A quick and easy win for Republican Don Bolduc, who is threatening to pull off a major upset against incumbent Democrat Maggie Hassan, might spell trouble for Democrats in other states.
Scott Eisen/Getty Images

For an early idea of where the Senate chips may fall, check out teeny, tiny New Hampshire.

The Granite State’s early results could be a bellwether for the races in Georgia, Pennsylvania and Nevada as those much bigger states tabulate votes throughout the night.

A quick and easy win for Republican Don Bolduc, who is threatening to pull off a major upset against incumbent Democrat Maggie Hassan, might spell trouble for Democrats in other states.
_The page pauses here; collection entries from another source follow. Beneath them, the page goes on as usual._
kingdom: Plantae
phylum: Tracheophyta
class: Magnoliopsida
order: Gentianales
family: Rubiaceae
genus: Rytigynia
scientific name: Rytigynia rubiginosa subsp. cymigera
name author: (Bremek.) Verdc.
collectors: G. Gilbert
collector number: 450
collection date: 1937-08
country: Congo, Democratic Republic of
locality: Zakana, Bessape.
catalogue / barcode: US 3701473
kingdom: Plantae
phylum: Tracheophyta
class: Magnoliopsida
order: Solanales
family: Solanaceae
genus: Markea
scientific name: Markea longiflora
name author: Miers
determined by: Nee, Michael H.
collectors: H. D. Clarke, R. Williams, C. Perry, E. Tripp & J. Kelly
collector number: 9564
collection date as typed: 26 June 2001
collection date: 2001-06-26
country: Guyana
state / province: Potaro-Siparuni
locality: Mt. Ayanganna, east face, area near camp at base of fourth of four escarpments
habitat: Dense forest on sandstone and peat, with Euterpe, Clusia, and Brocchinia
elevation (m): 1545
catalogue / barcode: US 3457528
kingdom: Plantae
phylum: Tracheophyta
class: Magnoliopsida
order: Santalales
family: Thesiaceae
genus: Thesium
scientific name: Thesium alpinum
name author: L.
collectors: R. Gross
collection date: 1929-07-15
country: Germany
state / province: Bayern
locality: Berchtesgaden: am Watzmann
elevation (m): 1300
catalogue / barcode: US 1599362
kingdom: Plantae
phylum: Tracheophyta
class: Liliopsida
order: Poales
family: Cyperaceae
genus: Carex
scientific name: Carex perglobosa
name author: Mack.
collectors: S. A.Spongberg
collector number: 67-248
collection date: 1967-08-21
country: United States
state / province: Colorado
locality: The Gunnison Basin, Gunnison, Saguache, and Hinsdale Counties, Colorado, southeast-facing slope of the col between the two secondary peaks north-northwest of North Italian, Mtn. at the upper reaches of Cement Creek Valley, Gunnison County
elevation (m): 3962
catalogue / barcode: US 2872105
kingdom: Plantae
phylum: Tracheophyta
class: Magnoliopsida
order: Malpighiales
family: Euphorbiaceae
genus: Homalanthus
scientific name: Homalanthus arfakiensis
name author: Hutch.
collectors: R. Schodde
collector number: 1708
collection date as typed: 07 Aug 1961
If Democrats want to keep control of the now-evenly divided Senate, the math will be harder to come by without the Granite State.

New Hampshire will reveal whether Democrats were wise to hammer Bolduc on abortion rights — which are popular in a state that allows abortion up to 24 weeks — instead of sharpening their focus on economic issues, which propelled Republicans to Election Day.